Required tasks.
1. In the ROI article, what were customer experience measurement processes generally called in the mid-1980s?
2. Repeat the passage in the ROI article word for word, from "It was common" up to and including "market research investments.".
3. List every person named in the ROI article.

Reading text.
Back to the Future?: It’s Still All About the ROI…

July 31, 2015 By Jim Stone

 

It was common in the mid 1980’s, which were the early days of customer experience research, to be asked for evidence that there was a positive ROI for a customer experience measurement (CEM) process — or as they were generally called at the time, “CSI programs”.  It was an understandable question; as such programs were often quite expensive relative to other market research investments.

Fortunately, the question was not terribly difficult to answer, due in large part to the original TARP (as CX Act was known at the time) research conducted for the White House that had quantified the costs of customer satisfaction and dissatisfaction. (“Increasing Customer Satisfaction”)

The question got easier to answer as the industry matured and more and more work was done that demonstrated the strong correlation between satisfaction and loyalty.  (One of my favorites was, and still is, the 1995 Harvard Business Review article by Jones and Sasser, Why Satisfied Customers Defect.)  In time, clients and potential clients stopped asking, presumably because the link became a well-accepted truth.

Dataset excerpt.

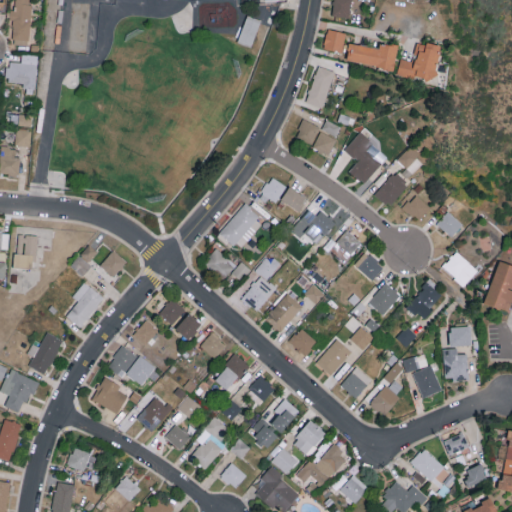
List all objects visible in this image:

Solutions to the problems.
1. "CSI programs"

2.
It was common in the mid 1980’s, which were the early days of customer experience research, to be asked for evidence that there was a positive ROI for a customer experience measurement (CEM) process — or as they were generally called at the time, “CSI programs”.  It was an understandable question; as such programs were often quite expensive relative to other market research investments.

3. Jim Stone, Jones, Sasser